Dataset entries
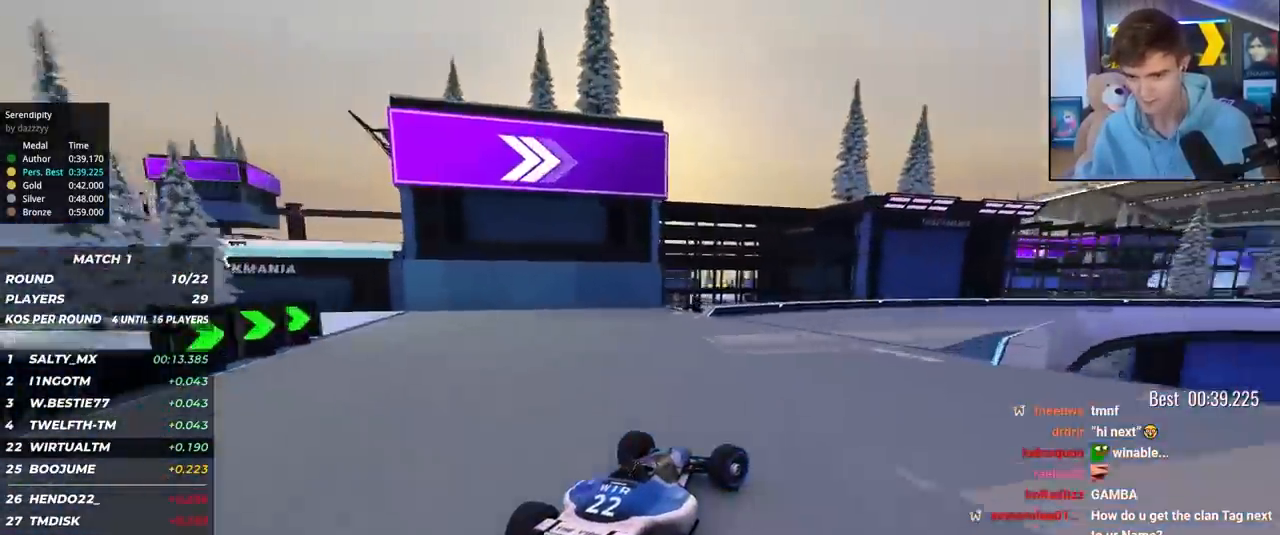
{"keys": ["right", "up"], "events": [[33, "brake", "down"], [83, "up", "up"], [117, "brake", "up"], [267, "up", "down"], [317, "up", "up"], [367, "up", "down"]]}
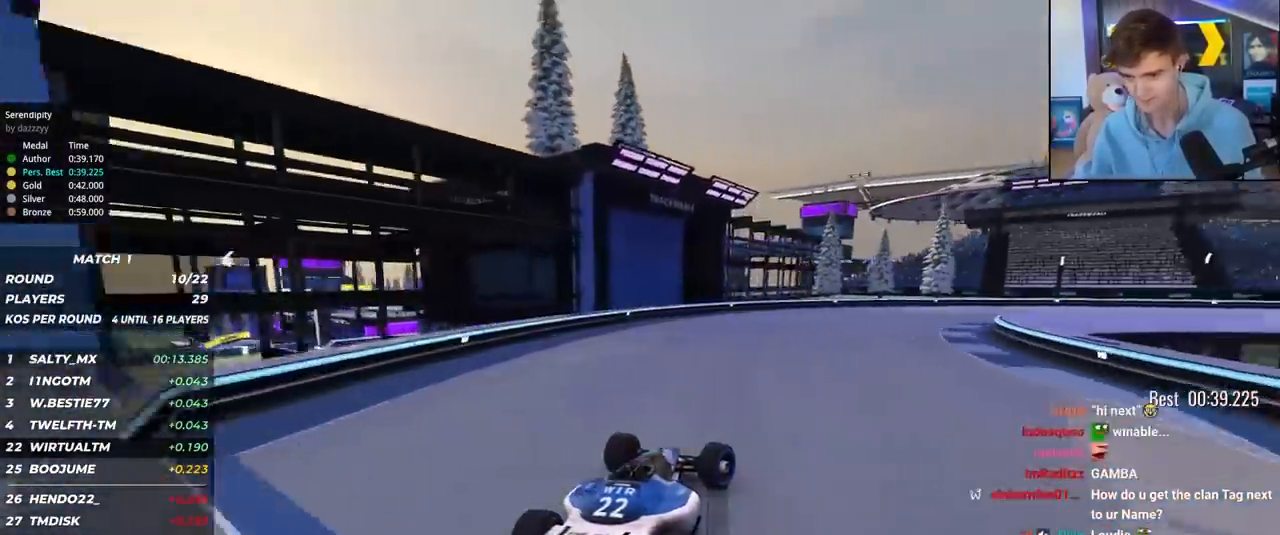
{"keys": ["right"], "events": [[383, "up", "up"]]}
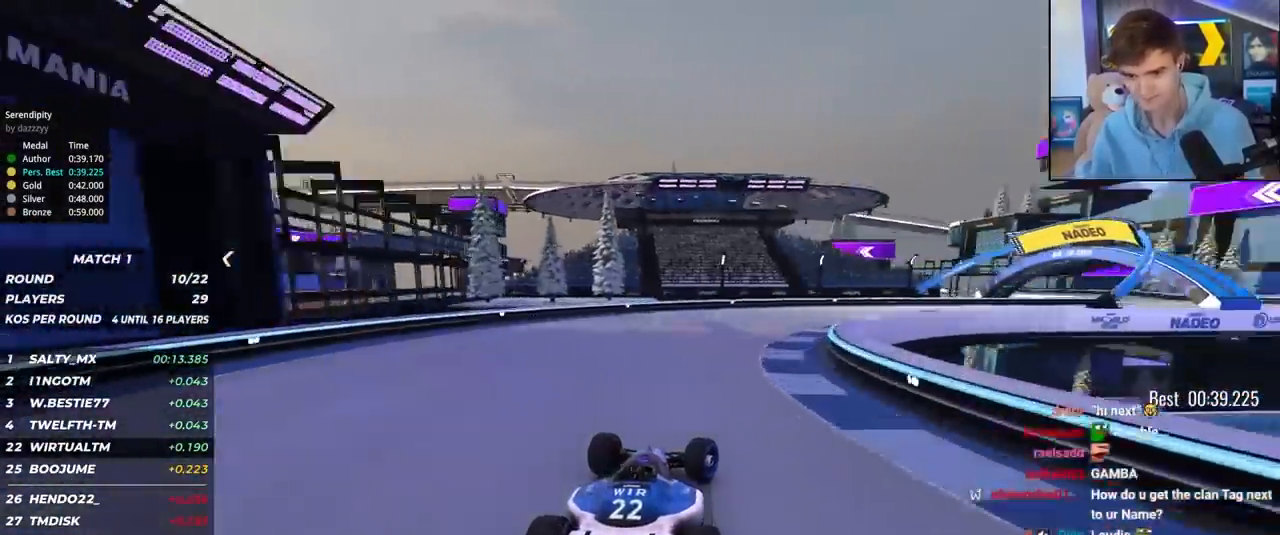
{"keys": ["right", "up"], "events": [[17, "up", "down"]]}
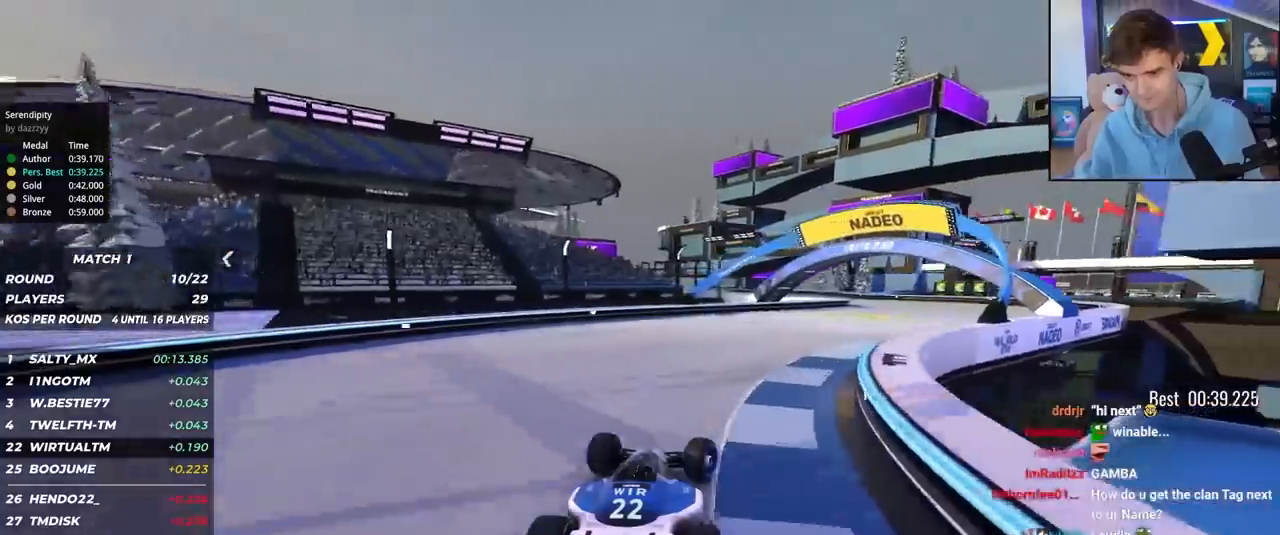
{"keys": ["up"], "events": [[400, "right", "up"]]}
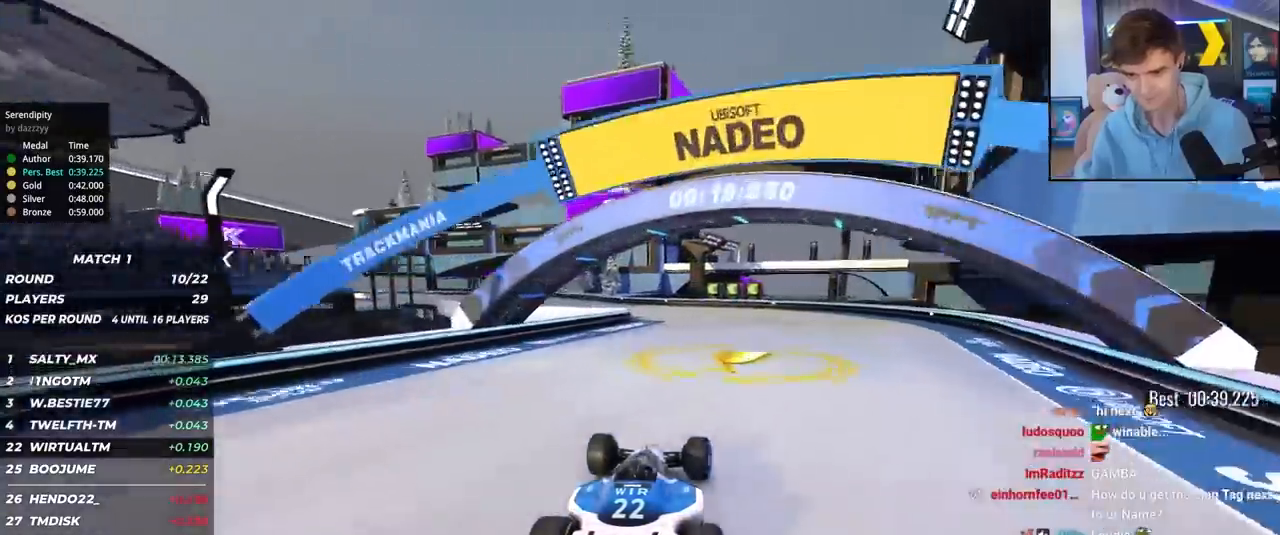
{"keys": ["left", "up"], "events": [[50, "left", "down"], [183, "left", "up"], [233, "left", "down"], [467, "left", "up"], [500, "left", "down"]]}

**What the task asks**
Images are to be skipped, and each line above is to be returned exactly.

**Answer to the exercise**
{"keys": ["right", "up"], "events": [[33, "brake", "down"], [83, "up", "up"], [117, "brake", "up"], [267, "up", "down"], [317, "up", "up"], [367, "up", "down"]]}
{"keys": ["right"], "events": [[383, "up", "up"]]}
{"keys": ["right", "up"], "events": [[17, "up", "down"]]}
{"keys": ["up"], "events": [[400, "right", "up"]]}
{"keys": ["left", "up"], "events": [[50, "left", "down"], [183, "left", "up"], [233, "left", "down"], [467, "left", "up"], [500, "left", "down"]]}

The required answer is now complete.